■ Selected passage ■
────────────────

This is a sample line output from a file I temporarily stored in a file called xxx for test purposes:

3580,"Lantern - Black Hand Lantern","Little Supreme #350","OR","Westchest
Light Co",,"Red Globe",100,"Y","Donated",,,2012,"Display Cabinet 1",,,"yes",

Note the newline makes this look like two lines instead of one. I decided to use sed to get rid of all newlines not immediately preceded by a comma and, in that case, replace the unwanted newline with a space. If there is a newline after a comma, then I want to keep the newline.

My test code looks like this:

cat xxx |sed 's/\([^,]\)|/\1x /'

This should find all newlines preceeded by any character but a comma and replace it with that character followed by a space but it doesn’t work. I read that sed has problems eliminating the last newline on a line but since it can’t tell what the real end of the line is, I tried this:

cat xxx | tr '\n' '|' | sed 's/\([^,]|\)|/\1x /'

This converts all newlines to vertical bars with tr and then uses the same sed but tries to replace any non-comma followed by a vertical bar to the non-comma character followed by a space. Same problem

Now, I know I must be doing something wrong but I can’t figure it out. I started using Unix nearly 40 years ago and used sed a lot but not very much in the last 20 since I retired. This is a volunteer project for a couple of non-profits.

Can someone point out the error in my code or provide an alternate fix that can be easily automated when only the csv file is available?

karolus · March 1, 2023, 3:41pm

I have done a Textimport with your sample-data (with " as TextDelimiter )

and its all ok after import:

Villeroy · March 1, 2023, 3:54pm

Why do you export csv anyway? This makes no sense. Any spreadsheet format would be a better file format for raw table data. Today’s computer users can not handle csv.

────────────────

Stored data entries
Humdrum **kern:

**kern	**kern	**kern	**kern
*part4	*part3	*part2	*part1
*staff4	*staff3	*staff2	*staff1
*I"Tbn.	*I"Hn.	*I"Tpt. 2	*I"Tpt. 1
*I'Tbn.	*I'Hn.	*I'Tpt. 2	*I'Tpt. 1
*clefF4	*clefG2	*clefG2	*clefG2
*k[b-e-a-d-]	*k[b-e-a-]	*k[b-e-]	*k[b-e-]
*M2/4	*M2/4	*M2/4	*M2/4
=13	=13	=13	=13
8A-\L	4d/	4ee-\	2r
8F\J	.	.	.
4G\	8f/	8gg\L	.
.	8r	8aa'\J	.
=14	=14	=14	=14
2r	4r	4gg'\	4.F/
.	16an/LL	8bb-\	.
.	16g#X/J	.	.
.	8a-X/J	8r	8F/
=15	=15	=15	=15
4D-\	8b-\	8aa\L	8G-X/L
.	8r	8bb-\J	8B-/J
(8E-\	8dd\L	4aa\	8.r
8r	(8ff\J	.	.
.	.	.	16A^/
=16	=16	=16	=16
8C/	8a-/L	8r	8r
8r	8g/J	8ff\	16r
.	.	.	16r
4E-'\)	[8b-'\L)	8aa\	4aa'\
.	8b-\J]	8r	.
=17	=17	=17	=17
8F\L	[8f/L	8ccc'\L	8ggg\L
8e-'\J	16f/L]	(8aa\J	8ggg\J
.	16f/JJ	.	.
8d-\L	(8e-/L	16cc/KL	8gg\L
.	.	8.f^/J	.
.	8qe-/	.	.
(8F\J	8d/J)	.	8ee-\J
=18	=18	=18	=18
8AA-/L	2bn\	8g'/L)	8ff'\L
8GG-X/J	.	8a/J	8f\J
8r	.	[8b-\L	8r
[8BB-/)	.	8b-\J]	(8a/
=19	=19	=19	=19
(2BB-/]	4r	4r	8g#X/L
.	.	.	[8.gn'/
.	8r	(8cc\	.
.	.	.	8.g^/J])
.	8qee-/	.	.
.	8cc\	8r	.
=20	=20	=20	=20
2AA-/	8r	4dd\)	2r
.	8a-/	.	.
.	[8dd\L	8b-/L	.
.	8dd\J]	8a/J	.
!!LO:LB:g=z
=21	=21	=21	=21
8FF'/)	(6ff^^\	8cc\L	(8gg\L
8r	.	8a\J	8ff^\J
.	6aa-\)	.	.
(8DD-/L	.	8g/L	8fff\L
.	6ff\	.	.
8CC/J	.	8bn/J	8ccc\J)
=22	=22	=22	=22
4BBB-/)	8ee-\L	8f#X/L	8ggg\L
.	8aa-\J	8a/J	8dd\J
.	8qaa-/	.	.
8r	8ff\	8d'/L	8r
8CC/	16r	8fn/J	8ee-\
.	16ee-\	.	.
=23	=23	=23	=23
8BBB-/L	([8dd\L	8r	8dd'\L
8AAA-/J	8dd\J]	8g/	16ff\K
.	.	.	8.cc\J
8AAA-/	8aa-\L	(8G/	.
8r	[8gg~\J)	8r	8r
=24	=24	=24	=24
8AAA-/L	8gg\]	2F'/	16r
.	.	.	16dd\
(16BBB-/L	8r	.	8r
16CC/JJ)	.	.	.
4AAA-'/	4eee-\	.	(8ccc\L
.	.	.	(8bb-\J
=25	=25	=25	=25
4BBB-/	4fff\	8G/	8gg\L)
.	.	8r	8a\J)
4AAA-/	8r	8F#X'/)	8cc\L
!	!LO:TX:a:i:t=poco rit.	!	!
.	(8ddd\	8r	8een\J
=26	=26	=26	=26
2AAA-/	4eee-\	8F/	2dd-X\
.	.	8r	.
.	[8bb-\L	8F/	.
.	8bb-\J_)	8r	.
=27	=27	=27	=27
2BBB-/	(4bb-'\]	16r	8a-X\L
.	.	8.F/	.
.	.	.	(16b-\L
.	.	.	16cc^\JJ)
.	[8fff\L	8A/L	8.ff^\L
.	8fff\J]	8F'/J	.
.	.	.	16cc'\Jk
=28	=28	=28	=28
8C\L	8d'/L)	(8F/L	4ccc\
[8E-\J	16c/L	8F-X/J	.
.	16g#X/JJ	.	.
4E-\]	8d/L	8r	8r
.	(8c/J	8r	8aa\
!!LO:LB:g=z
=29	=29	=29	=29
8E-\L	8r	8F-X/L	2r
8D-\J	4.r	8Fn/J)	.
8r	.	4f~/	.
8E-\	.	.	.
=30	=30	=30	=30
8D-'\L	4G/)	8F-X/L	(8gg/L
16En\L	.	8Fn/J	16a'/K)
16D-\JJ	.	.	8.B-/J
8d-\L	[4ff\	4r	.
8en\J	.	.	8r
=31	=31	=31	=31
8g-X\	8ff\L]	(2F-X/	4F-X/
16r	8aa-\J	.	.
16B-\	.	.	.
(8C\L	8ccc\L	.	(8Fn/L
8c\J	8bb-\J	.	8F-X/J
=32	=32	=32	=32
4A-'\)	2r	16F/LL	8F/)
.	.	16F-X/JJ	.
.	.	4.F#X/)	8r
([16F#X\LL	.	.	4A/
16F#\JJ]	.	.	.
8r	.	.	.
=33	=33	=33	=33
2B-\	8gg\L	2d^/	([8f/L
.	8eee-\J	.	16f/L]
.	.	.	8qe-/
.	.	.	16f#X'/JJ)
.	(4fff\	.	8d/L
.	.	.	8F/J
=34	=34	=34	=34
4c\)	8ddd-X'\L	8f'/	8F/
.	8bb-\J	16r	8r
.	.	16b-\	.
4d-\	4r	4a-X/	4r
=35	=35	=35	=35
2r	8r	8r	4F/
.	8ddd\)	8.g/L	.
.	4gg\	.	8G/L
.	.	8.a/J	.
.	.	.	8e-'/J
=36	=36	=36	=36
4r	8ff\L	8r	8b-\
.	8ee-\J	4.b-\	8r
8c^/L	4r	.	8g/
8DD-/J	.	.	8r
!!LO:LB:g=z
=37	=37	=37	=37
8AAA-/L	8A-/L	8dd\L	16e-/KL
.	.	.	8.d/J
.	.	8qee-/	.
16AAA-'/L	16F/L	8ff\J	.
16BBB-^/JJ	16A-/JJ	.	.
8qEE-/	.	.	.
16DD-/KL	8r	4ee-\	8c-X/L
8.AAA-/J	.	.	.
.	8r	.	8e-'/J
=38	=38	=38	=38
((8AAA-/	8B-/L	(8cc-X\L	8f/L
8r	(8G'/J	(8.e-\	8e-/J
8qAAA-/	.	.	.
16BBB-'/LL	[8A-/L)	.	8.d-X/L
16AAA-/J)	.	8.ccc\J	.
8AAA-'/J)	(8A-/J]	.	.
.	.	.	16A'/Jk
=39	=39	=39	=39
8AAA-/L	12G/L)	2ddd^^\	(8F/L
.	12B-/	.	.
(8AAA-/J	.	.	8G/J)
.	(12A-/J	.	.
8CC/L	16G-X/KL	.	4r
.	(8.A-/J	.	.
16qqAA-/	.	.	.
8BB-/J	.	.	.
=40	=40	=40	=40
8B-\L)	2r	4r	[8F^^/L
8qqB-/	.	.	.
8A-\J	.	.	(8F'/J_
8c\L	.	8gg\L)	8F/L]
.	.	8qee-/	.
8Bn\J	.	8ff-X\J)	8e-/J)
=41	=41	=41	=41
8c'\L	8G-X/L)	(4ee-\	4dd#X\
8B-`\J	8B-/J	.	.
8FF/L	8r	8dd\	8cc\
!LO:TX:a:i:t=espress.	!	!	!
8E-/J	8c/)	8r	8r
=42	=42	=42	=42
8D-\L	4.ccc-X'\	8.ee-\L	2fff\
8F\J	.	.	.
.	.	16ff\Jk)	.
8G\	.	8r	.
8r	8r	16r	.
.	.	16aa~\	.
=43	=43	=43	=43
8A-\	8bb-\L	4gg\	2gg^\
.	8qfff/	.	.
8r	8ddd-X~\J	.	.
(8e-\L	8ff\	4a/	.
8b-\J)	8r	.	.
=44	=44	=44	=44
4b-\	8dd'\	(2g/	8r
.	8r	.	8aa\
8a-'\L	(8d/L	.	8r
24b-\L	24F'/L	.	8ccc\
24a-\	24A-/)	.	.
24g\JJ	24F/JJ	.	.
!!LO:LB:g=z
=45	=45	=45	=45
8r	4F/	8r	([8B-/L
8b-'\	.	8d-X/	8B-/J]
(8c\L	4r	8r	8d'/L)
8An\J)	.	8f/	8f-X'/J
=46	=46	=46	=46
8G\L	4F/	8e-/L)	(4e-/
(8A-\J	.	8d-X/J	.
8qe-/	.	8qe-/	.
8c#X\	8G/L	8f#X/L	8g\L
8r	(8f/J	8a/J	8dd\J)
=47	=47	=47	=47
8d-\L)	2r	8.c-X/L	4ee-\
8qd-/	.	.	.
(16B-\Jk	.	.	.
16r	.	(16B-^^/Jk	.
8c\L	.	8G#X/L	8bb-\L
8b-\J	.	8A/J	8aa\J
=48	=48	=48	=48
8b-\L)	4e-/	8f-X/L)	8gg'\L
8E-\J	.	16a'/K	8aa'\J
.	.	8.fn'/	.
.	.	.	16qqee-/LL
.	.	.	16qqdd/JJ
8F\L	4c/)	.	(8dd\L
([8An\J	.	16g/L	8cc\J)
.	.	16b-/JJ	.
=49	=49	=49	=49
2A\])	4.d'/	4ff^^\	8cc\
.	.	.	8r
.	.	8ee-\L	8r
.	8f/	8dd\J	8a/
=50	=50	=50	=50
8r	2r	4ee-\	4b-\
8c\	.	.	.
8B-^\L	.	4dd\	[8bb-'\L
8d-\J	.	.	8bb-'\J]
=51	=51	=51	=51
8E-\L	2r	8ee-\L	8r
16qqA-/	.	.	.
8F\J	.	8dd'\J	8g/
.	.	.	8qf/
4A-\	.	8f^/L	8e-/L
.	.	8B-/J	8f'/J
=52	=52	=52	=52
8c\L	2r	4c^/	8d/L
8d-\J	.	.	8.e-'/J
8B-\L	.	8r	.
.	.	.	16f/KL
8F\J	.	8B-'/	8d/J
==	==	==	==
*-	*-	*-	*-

────────────────

■ Job ■
In the forum thread, what does the tr command convert all newlines into? Rely only on the forum thread when answering.

■ Correct result ■
Vertical bars.